Souvent considérée comme le château d'eau de l'Europe, la Suisse a tout pour une eau potable de qualité. «Nous avons les montagnes qui sont à l'origine du début du cycle de l'eau», explique Salome Steiner, directrice de l'organisation de protection des eaux Aqua Viva. Malheureusement, nous ne sommes pas à la hauteur de ces privilèges», coupe-t-elle.

Environ 80% des ménages suisses tirent leur eau des nappes phréatiques. L'Observatoire national des eaux souterraines (Naqua) contrôle régulièrement la qualité de celles-ci et constate que près de 15% des points de mesure présentent des valeurs de nitrates trop élevées.
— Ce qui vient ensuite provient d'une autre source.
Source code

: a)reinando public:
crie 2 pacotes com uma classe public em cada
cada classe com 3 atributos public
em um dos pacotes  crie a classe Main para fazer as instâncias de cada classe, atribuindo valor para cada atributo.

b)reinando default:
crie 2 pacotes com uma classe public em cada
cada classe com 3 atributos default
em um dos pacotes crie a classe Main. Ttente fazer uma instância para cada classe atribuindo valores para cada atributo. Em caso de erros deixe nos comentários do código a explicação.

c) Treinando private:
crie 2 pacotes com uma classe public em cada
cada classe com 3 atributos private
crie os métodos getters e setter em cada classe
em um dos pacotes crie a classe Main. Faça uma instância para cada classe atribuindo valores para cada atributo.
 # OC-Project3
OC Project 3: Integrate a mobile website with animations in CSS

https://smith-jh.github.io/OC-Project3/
En d'autres termes, une quantité trop importante d'engrais s'est infiltrée dans la nappe phréatique à ces endroits.

Pollution sur le plateau

Salome Steiner d'Aqua Viva estime que les valeurs sont «inacceptables» et explique: «La pollution vient de nous, les hommes: routes, industrie, agriculture... plus nous utilisons une surface de manière intensive, plus cela devient problématique.»

Dans les régions où l'on cultive beaucoup de légumes, un point de mesure sur deux dépasse même les valeurs limites de nitrates. Les ménages du Plateau sont les plus touchés.

Les nitrates sont surtout dangereux pour les nourrissons. Les adultes ne présentent généralement pas de symptômes, même lorsque les valeurs limites sont dépassées. Mais outre les nitrates, des bactéries provenant des engrais ou des substances nocives provenant des pesticides se retrouvent dans les eaux souterraines.

Inquiétude quant aux substances de dégradation des pesticides

Le nitrate n'est toutefois pas le seul problème. Juliane Hollender est spécialiste en chimie environnementale à l'Institut suisse de recherche sur l'eau (Eawag). Elle explique à Blick: «Ce sont justement les produits de dégradation des pesticides, appelés métabolites, qui peuvent poser problème. Ils se retrouvent dans les eaux souterraines et ont longtemps été sous-estimés».

Selon Naqua, la concentration de ces produits de dégradation dans les eaux souterraines dépasse la valeur limite dans une station de mesure sur trois. Il est urgent d'agir, alerte la spécialiste. 

Car tant les nitrates que les métabolites des pesticides restent longtemps dans l'eau. «Même si nous améliorons la situation maintenant, nous ne nous en rendrons compte que dans 5, 10 ou même 20 ans», affirme Juliane Hollender.

Mais par où commencer? L'ordonnance suisse sur la protection des eaux de 1996 devait empêcher les polluants de pénétrer dans les captages d'eau souterraine et donc dans l'eau potable. Selon la loi, les cantons doivent délimiter des zones de protection dans lesquelles l'industrie et l'agriculture sont soumises à des interdictions claires.

Mais il existe encore des zones de protection trop petites. Les dispositions ne s'y appliquent pas parce que les formalités juridiques ont traîné pendant des années. 10% des ménages suisses tirent leur eau de telles sources.

Pas de sanctions en cas d'infraction

Salome Steiner d'Aqua Viva confirme: «Nous sommes très en retard dans la mise en œuvre du règlement.» Selon elle, cela s'explique notamment par le fait qu'aucune sanction n'est prévue si les dispositions de protection ne sont pas appliquées.

Il y a plus de trois ans, la population suisse a rejeté l'initiative sur l'eau potable. Celle-ci demandait de supprimer les subventions aux agriculteurs s'ils devaient polluer l'eau potable. L'Union des paysans prévoyait des conséquences désastreuses pour l'agriculture suisse et l'offre alimentaire nationale.

La directrice d'Aqua-Viva, Salome Steiner, espère une plus grande prise de conscience de la population. «Nous avons un long chemin à parcourir - et nous devons maintenant nous y tenir. Nous ne nuisons pas seulement à la nature, mais aussi à nous-mêmes», conclut-elle.